You will get a warranty, but it is a hassle if you need it.
I do not see $200 GTX1060 cards.
I like the EVGA GTX1060SC for $210.
The SC is overclocked and stronger; EVGA has excellent customer forums and support.
http://www.newegg.com/Product/Product.aspx?Item=N82E16814487267
Considering that your FX-6300 is not a strong cpu, you might want to wait a couple of weeks for the upcoming GTX1050ti in the $150 range.
Do not use Vram as a selection criteria. My stock vram analysis:
VRAM has become a marketing issue.
My understanding is that vram is more of a performance issue than a functional issue.
A game needs to have most of the data in vram that it uses most of the time.
Somewhat like real ram.
If a game needs something not in vram, it needs to get it across the pcie boundary
hopefully from real ram and hopefully not from a hard drive.
It is not informative to know to what level the available vram is filled.
Possibly much of what is there is not needed.
What is not known is the rate of vram exchange.
Vram is managed by the Graphics card driver, and by the game. There may be differences in effectiveness between amd and nvidia cards.
And differences between games.
Here is an older performance test comparing 2gb with 4gb vram.

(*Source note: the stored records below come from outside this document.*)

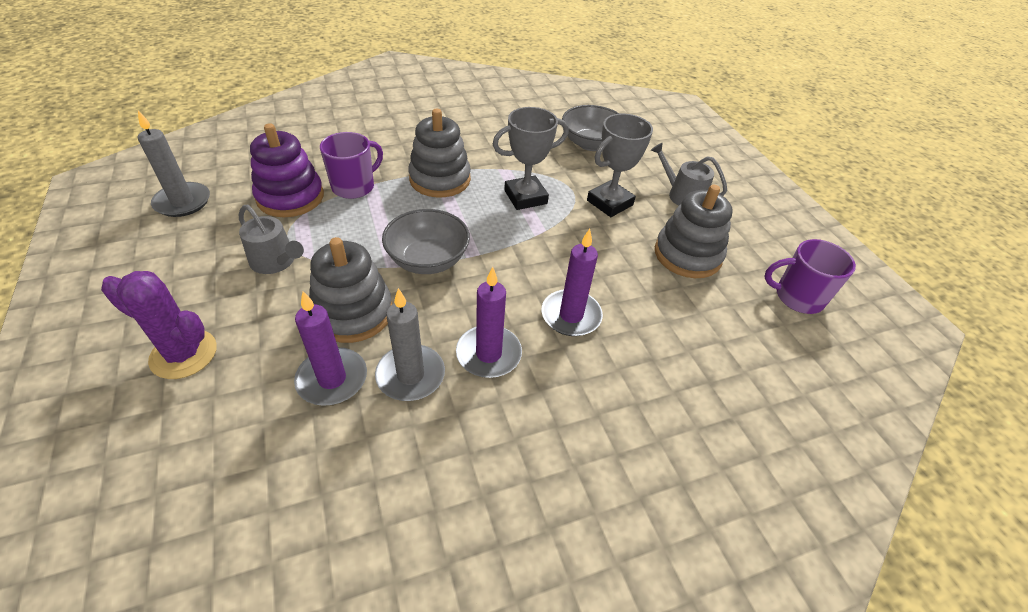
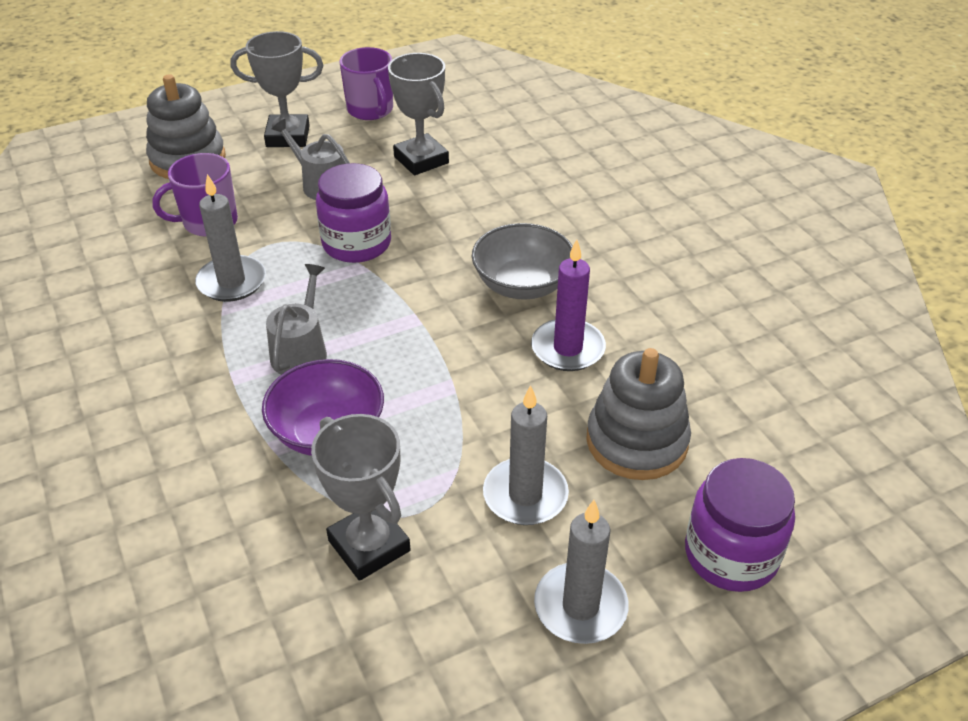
grey bowl: 2 -> 1
grey candle: 2 -> 3
grey stacking toy: 3 -> 2
grey trophy: 2 -> 3
purple bowl: 0 -> 1
purple cactus: 1 -> 0
purple candle: 3 -> 1
purple jar: 0 -> 2
purple stacking toy: 1 -> 0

http://www.pugetsystems.com/labs/articles/Video-Card-Performance-2GB-vs-4GB-Memory-154/
Spoiler... not a significant difference.
A more current set of tests shows the same results:
http://www.techspot.com/review/1114-vram-comparison-test/page5.html
And... no game maker wants to limit their market by
requiring huge amounts of vram. The vram you see will be appropriate to the particular card.